Is Your Female Protagonist Believable?

Rosie the Riveter, cultural icon of World War II.

Rosie the Riveter, cultural icon of World War II.

Strong, self-determined female characters are the lifeblood of good commercial fiction. Modern readers quickly tire of a female protagonist who doesn’t have an intelligent thought in her head or who keeps fainting every time a challenge arises. But sometimes when reading fiction that is set in the past, I’ve been jolted out of the world the writer has created by a strong feminist statement voiced in modern terms such as ‘social justice’ or ‘marginalised’.

We have to imagine our characters in the social context of the time.

I’m not saying that strong, independent women have not rebelled during oppressive patriarchal eras of the past – they certainly have. But when we write about them we have to imagine our characters in the social context of the time. To live unconventionally and to have ideas about yourself that are different to everybody else’s takes an enormous amount of self-awareness and self-determination. Women in the past had so many restrictions and restraints to keep them in an inferior position: the law, the church, their families and social groups. And this was reinforced by popular culture.

A good way to put this in perspective is to think about our modern lives. While we like to believe that we are fully liberated women, the truth is we are still heavily influenced, sometimes to the point of oppression, by societal expectations. Let’s take wrinkles, for instance. Who here celebrates them? How many women today, when they discover a new wrinkle in the mirror say to themselves: ‘Well, look at that. Another symbol of my life, richly and fully lived, has shown up on my face.’ Judging by the fact that Australian women spend thousands of dollars a year on anti-ageing moisturisers (often with the awareness that they will make very little difference) or have a toxin injected into their faces to paralyse their muscles, you could say we have pretty strong social conditioning about the natural process of ageing in women. Add to that the fact that even in 2020 a women’s magazine editor is risking her career if she puts a ‘plus-size’ model on the cover. ‘Plus-size’ usually being the dress size of the average, healthy reader of her magazine.

I believe showing this inner struggle made her more human and therefore easier to relate to.

In my novel, The Mystery Woman, Rebecca Wood yearns for a bigger, bolder life. To play a greater role than society has traditionally doled out to her. But in creating her I had to think about all the things that would have shaped her ideas about herself. She grew up going to Sunday school where she was told the story of Adam and Eve and other biblical stories that placed women firmly in subordinate positions. She lived in a society where women did not have equal opportunities at work and certainly not equal pay. 1950s society and culture would have reinforced the idea that women were entirely reliant on men. Therefore, while Rebecca is strong and self-determined by nature, she does struggle with her own social conditioning. I believe showing this inner struggle made her more human and therefore easier to relate to.

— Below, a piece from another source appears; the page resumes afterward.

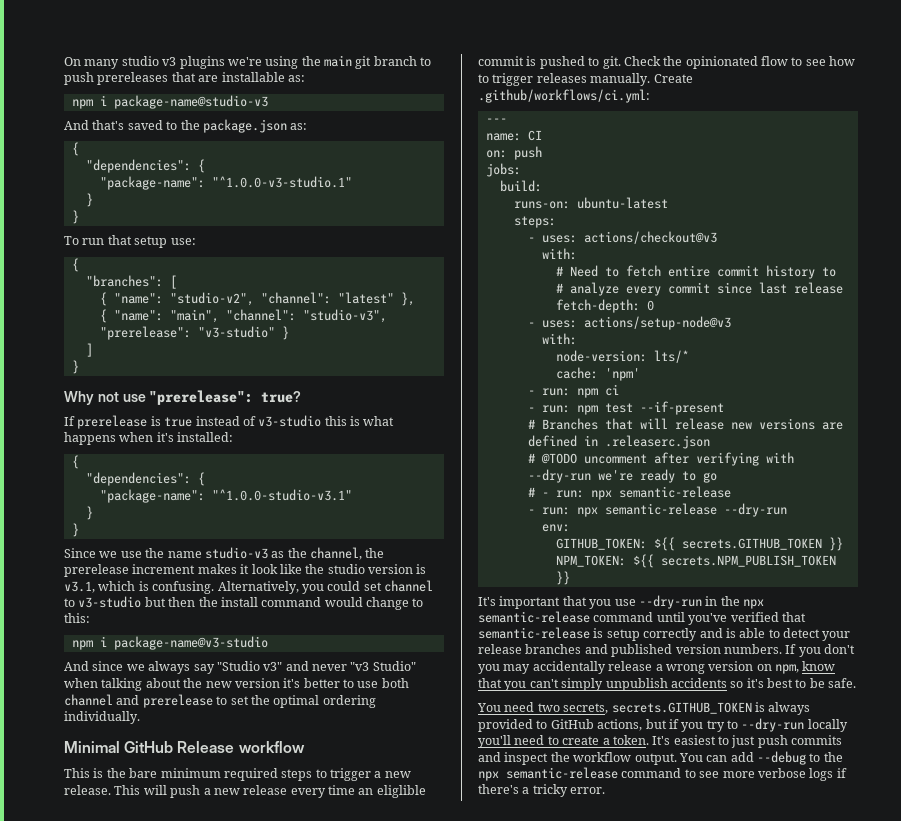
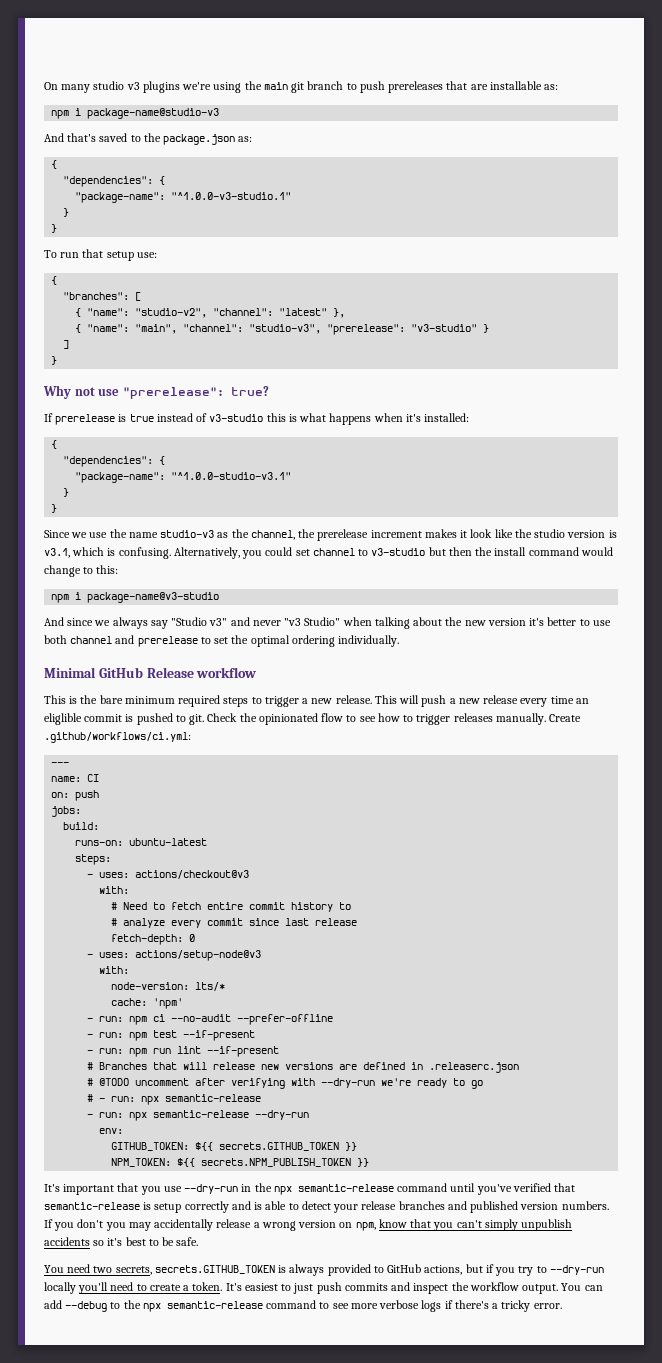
(619, 390) none -> [171,1014,334,1025] --no-audit --prefer-offline
(724, 408) none -> [87,1046,280,1057] // - run: npm run lint --if-present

Did your character save herself from a dangerous situation or did she meet someone who challenged her world view?

I’d encourage you to think about your strong female characters this way. Rather than have them just suddenly appear as fully formed feminists, show how their spirits have struggled against the social conditioning they might have experienced and how they eventually triumph. Show the experiences that form their points of view about themselves. Did your character save herself from a dangerous situation or did she meet someone who challenged her world view?

If you think about the home front posters of the Second World War, encouraging women to take up vital positions left by the men who had gone to battle, they would show a woman muscling up along with slogans like: ‘We can do it’. Women had to be encouraged to overcome centuries of social conditioning to step up to those roles. But once they did step into those roles, they learned they could. Then of course, in the 1950s, when men wanted those positions back, women were bombarded with messages that their place was firmly in the home.

Show your character’s mental strength and self-determination in the context of her life, her background and surroundings, and you will create a much more dynamic and layered character for your readers to enjoy.